Mais la crise sanitaire est aussi une perte d’innocence en matière d’innovation et de technologie. Marine Al Dahdah prend pour objet un indice majeur de la convergence : la généralisation des débats sur la « couverture santé universelle ». Elle explore la façon dont les technologies digitales sont mobilisées dans les programmes expérimentaux d’accès aux soins en Inde et au Kenya et montre que cette nouvelle frontière est loin de réaliser les promesses sanitaires qui lui sont associées mais constitue un champ d’expérimentation crucial pour les opérateurs privés du numérique engagés dans la construction du marché des données. Simeng Wang suit de son côté la mondialisation de la médecine chinoise traditionnelle en analysant la politique du gouvernement chinois et le traitement différencié que celui-ci réserve d’une part à l’Europe, où la médecine chinoise est promue comme alternative à la biomédecine dans le cadre d’un dialogue entre systèmes médicaux, et d’autre part à l’Afrique, où il s’agit d’un outil de « l’aide au développement » et d’une forme de prise en charge simple et peu coûteuse, réponse à l’effondrement des systèmes de santé.

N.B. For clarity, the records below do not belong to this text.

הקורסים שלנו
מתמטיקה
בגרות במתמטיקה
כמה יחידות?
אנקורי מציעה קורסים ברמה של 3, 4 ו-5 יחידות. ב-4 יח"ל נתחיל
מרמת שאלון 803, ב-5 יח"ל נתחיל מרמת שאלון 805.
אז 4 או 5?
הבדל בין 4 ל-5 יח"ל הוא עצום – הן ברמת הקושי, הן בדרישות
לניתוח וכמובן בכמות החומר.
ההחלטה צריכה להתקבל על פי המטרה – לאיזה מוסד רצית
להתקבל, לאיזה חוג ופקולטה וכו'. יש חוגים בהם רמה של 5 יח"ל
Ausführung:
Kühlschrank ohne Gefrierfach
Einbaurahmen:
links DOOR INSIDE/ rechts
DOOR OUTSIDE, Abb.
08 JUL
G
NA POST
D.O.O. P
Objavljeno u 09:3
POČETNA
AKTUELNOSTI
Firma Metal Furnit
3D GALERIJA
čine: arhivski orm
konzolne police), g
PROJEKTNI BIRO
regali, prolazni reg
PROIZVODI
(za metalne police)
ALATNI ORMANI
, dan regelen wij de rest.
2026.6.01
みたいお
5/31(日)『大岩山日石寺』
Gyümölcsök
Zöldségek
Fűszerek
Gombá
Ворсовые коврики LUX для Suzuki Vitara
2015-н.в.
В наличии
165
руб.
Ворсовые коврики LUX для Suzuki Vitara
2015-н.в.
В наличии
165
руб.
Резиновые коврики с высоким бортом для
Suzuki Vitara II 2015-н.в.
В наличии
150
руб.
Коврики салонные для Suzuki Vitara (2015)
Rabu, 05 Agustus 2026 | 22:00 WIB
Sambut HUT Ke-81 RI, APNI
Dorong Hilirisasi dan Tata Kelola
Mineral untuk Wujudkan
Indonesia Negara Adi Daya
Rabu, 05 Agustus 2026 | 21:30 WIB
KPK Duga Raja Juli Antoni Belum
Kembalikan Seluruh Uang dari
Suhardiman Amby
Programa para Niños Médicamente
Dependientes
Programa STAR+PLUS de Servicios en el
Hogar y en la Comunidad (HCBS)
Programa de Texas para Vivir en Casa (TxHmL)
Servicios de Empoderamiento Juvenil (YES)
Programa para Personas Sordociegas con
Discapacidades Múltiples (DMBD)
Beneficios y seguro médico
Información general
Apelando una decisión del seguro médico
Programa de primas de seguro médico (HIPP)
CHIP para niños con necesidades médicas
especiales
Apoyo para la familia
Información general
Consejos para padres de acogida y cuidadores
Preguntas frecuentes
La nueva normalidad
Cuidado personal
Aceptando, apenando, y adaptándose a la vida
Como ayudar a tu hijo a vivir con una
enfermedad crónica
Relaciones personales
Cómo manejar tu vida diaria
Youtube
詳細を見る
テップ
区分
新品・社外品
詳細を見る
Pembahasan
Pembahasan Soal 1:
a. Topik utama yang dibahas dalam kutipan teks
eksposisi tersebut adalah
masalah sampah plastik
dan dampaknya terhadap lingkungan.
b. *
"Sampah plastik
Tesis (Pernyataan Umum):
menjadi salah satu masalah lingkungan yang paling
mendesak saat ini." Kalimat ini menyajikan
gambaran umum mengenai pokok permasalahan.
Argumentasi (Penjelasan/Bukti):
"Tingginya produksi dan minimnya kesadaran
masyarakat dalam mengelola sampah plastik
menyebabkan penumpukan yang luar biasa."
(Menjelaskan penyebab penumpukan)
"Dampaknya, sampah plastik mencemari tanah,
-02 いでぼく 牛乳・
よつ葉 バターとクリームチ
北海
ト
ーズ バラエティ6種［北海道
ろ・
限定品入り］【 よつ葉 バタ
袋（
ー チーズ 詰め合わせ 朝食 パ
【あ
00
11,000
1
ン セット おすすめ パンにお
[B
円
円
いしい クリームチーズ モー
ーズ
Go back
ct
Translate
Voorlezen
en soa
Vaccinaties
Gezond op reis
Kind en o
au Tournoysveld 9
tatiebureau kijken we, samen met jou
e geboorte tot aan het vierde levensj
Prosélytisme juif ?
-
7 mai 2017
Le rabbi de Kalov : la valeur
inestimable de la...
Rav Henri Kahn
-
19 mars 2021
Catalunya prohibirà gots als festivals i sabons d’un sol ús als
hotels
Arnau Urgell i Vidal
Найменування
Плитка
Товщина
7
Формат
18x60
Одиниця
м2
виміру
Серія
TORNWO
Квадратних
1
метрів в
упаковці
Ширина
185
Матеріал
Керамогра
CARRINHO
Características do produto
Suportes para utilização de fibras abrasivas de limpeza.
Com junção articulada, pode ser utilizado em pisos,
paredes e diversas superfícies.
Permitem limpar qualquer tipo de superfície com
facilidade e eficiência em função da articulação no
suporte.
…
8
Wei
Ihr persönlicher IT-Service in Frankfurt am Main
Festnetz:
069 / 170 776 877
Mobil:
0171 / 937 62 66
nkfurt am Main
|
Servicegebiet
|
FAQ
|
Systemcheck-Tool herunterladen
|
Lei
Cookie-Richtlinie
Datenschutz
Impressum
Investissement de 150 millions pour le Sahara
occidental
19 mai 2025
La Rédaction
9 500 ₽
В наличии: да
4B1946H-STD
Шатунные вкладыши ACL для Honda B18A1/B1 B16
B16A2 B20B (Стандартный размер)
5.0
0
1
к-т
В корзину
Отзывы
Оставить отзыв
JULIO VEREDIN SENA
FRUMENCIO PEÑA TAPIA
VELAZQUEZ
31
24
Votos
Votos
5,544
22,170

Jean-Paul Gaudillière, pour finir, revient sur la trajectoire de la santé publique internationale et la permanence des dispositifs de priorisation des besoins dans les « Suds ». Retraçant la transition d’une forme de triage politique, au cœur des politiques de soins de santé primaire des années 1970 et 1980, vers le triage économique emblématique du tournant néolibéral, il montre que les débats post-crise sur la couverture santé universelle signent une forme de retour des besoins et de la priorisation politique des interventions. Face à cette question de la hiérarchisation des besoins et des interventions, la critique de gauche s’est longtemps contentée d’une référence générale au droit à la santé pour tou.tes. Cela ne suffit plus. La fin du « grand partage » a aussi pour conséquence de déplacer les enjeux : il ne s’agit plus de décider s’il faut prioriser ou non, mais de trouver comment, selon quels critères, avec quels outils et registres de savoirs, avec quel degré de centralisation et surtout avec quel pouvoir de décision pour les communautés concernées.